Ce que l’AMBQ demande au gouvernement du Québec, c’est le droit pour les microbrasseries de livrer directement leurs bières aux consommateurs sans passer par un détaillant, une procédure qui est pour le moment interdite. « Cela pourrait apporter un petit plus dans les coffres des microbrasseries le temps que la crise passe. Nous sommes à un moment où l’on demande aux entreprises de se réinventer. Il est très frustrant de voir qu’on ne nous offre pas les outils nécessaires », explique Marie-Ève Myrand, présidente de l’AMBQ.

Si l’alternative peut paraître évidente, voire simple à réaliser, elle ne l’est pas.
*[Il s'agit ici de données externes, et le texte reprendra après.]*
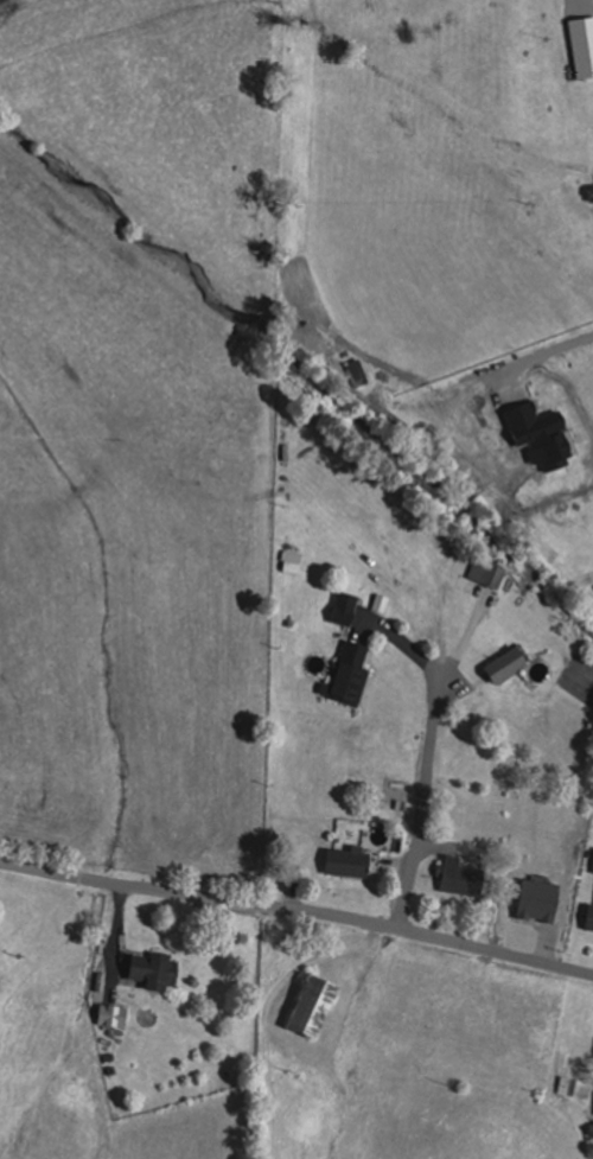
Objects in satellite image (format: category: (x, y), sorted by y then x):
building: (583, 46)
building: (358, 373)
building: (493, 575)
building: (343, 616)
building: (506, 665)
building: (350, 676)
road: (413, 812)
building: (347, 863)
building: (461, 878)
road: (298, 911)
building: (589, 920)
building: (155, 970)
building: (312, 1007)
building: (113, 1016)
building: (575, 1087)
building: (78, 1092)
C’est que le Québec est soumis à des accords internationaux concernant la vente d’alcool sur son territoire. Ce cadre réglementaire a été défini par l’Organisation mondiale du commerce (OMC) afin d’assurer une saine compétition entre les produits locaux et ceux importés. Modifier des paramètres dans la Loi sur la Société des alcools du Québec (SAQ) pourrait donc se traduire par une violation de certains traités. Une situation qui a déjà fait cas de figure par le passé, notamment en 2018, lorsque l’Australie avait porté plainte contre le Québec pour avoir laissé les vins québécois accéder aux tablettes des dépanneurs et des épiceries.
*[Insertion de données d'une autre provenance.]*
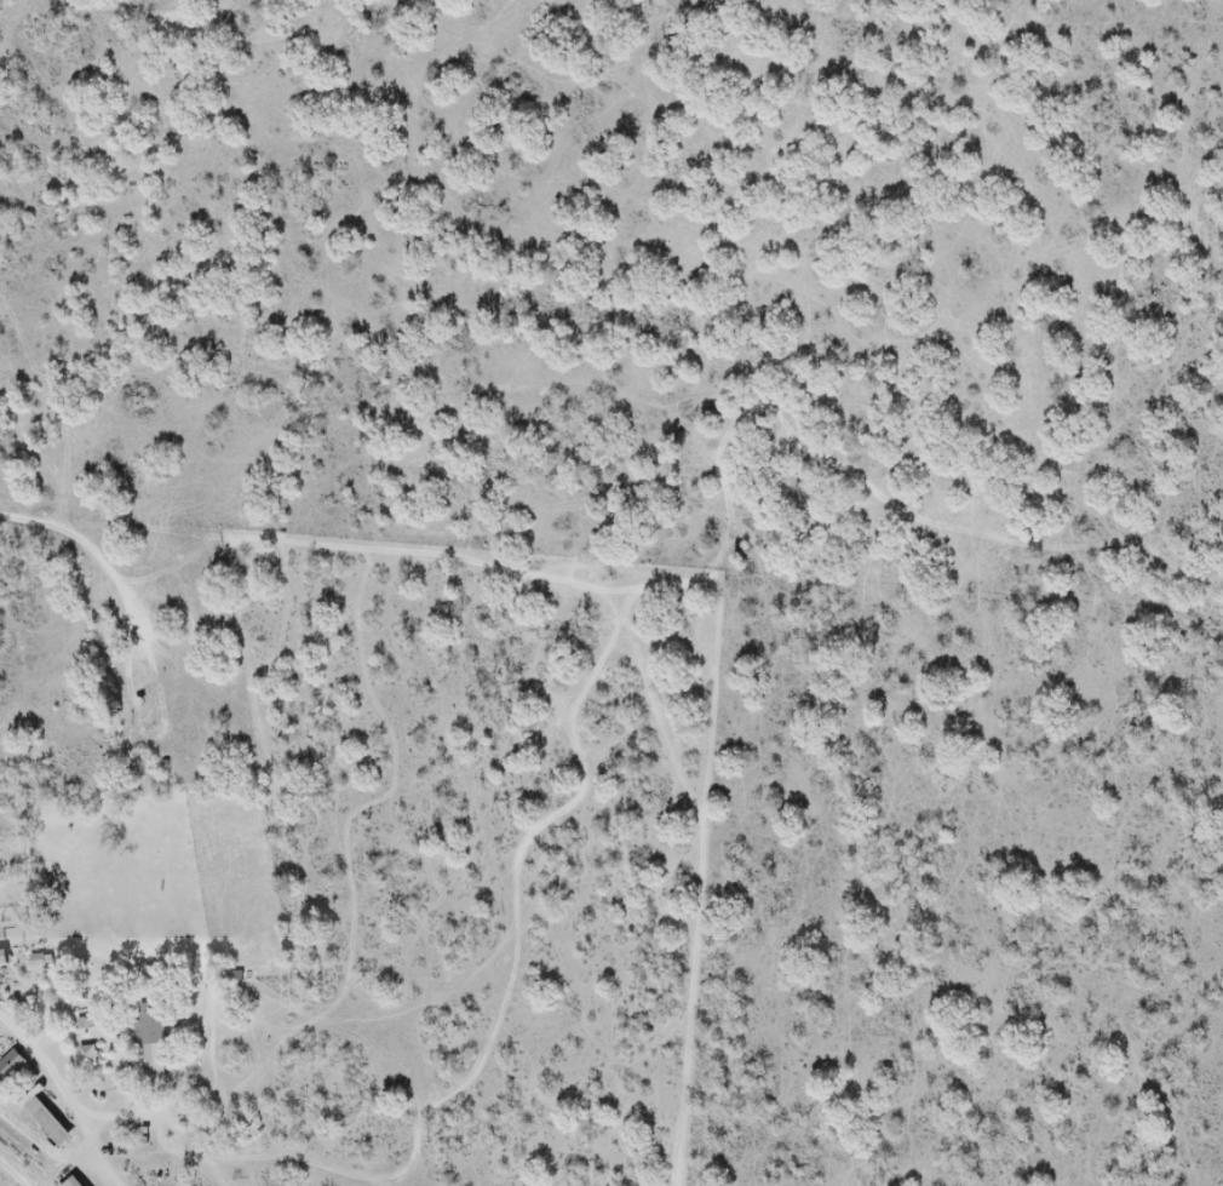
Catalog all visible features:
road: (90, 551)
building: (147, 692)
building: (2, 957)
building: (153, 1039)
building: (89, 1056)
building: (12, 1065)
road: (65, 1096)
building: (46, 1118)
road: (44, 1149)
building: (73, 1182)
« Nous sommes à la recherche de solutions. 60 % de nos microbrasseries ont moins de cinq ans. Des problèmes de liquidités sont à prévoir et des fermetures définitives également. Il est certain que, dans la situation, l’alcool n’est pas une priorité, mais nous aimerions un peu plus d’écoute. Sachant que Terre-Neuve, soumise aux mêmes accords internationaux que nous, a permis la livraison aux consommateurs, nous nous demandons pourquoi Québec ne fait pas un pas dans le même sens ».

Donner à l’un pour prendre à l’autre

Vladimir Antonoff, copropriétaire de la microbrasserie Hopera, admet que la possibilité de livrer sa bière directement au consommateur sans passer par un tiers représente un certain avantage. « L’un des problèmes pour les Broues-pubs, c’est tout ce que nous avons brassé et qui se retrouve dans nos cuves. La production qui était destinée à nos lignes de fût et qu’on ne prévoyait pas écouler sur les tablettes d’un commerce. J’aimerais pouvoir la livrer directement aux consommateurs qui la connaisse. En compétition, sur une tablette, je ne pense pas que mes bières plus ‘’classiques’’ peuvent rivaliser. Elles vont plutôt surcharger l’espace ».

Si l’entrepreneur trouve l’idée de l’AMBQ intéressante, il souligne toutefois un bémol. « Le dépanneur spécialisé ou l’épicerie fine qui vend mes produits voient d’un très mauvais œil que je les court-circuite et c’est normal. Si je livre moi-même mes bières, je ne pourrais pas les offrir à meilleurs prix au risque de cannibaliser les ventes de mes partenaires ». Rendre la livraison permise signifierait peut-être nuire à une chaîne de valeur.